__ACTION ITEM__
Please turn the records below into a Markdown table with the columns Row and Text, one numbered row for each nonblank line, skipping blank lines and leaving out the pictures.
· · · · · · ·
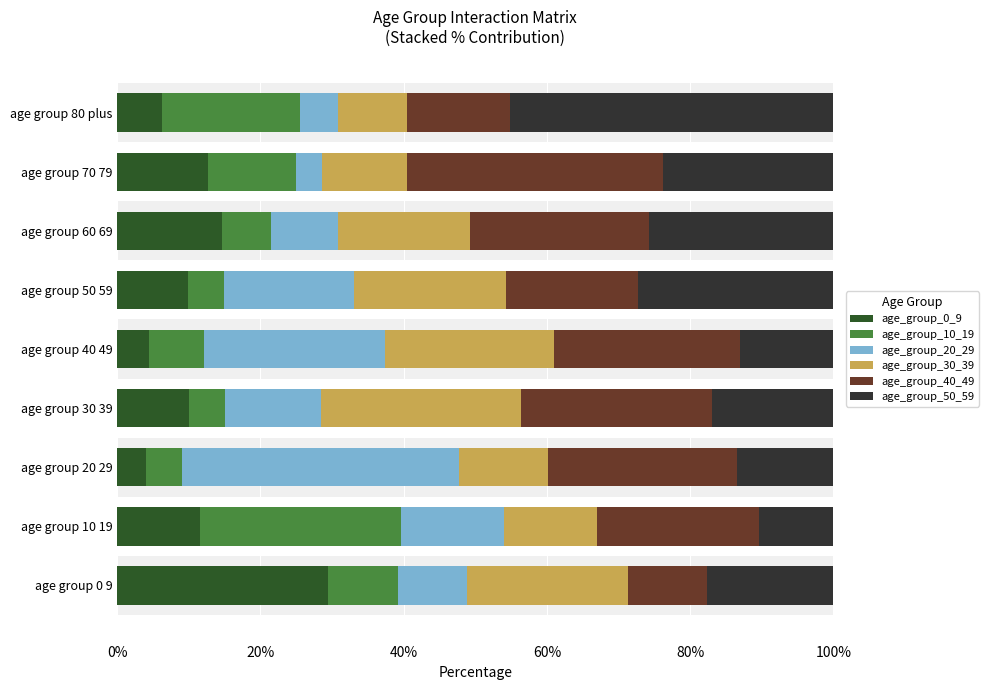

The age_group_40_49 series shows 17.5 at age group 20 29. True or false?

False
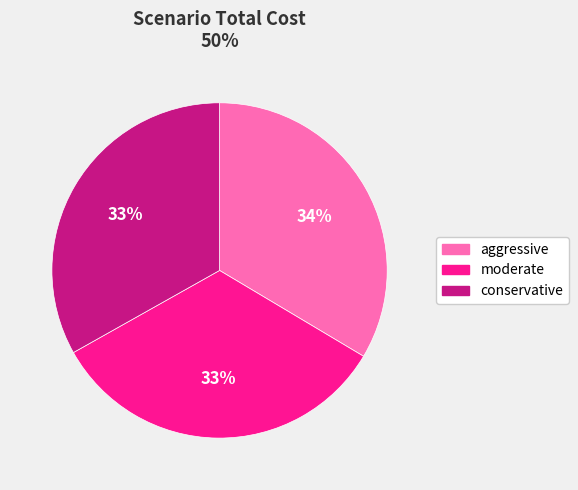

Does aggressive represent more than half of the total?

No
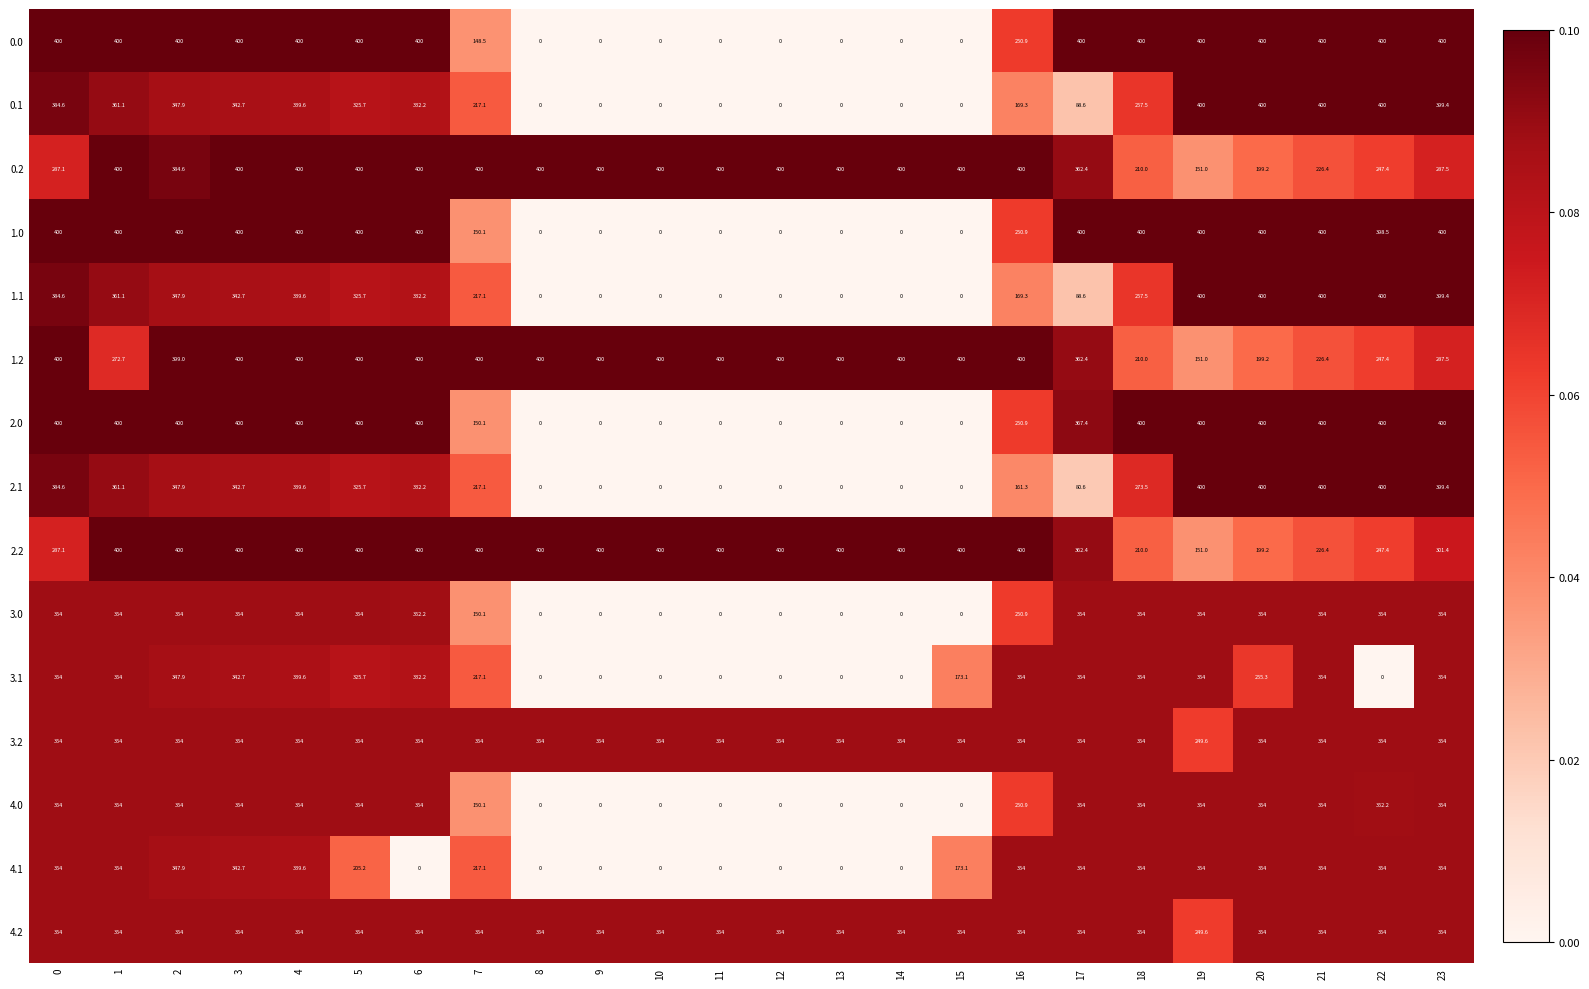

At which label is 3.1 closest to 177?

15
· · · · · · ·
__EXERCISE OUTPUT__
| Row | Text |
|---|---|
| 1 | The age_group_40_49 series shows 17.5 at age group 20 29. True or false? |
| 2 | False |
| 3 | Does aggressive represent more than half of the total? |
| 4 | No |
| 5 | At which label is 3.1 closest to 177? |
| 6 | 15 |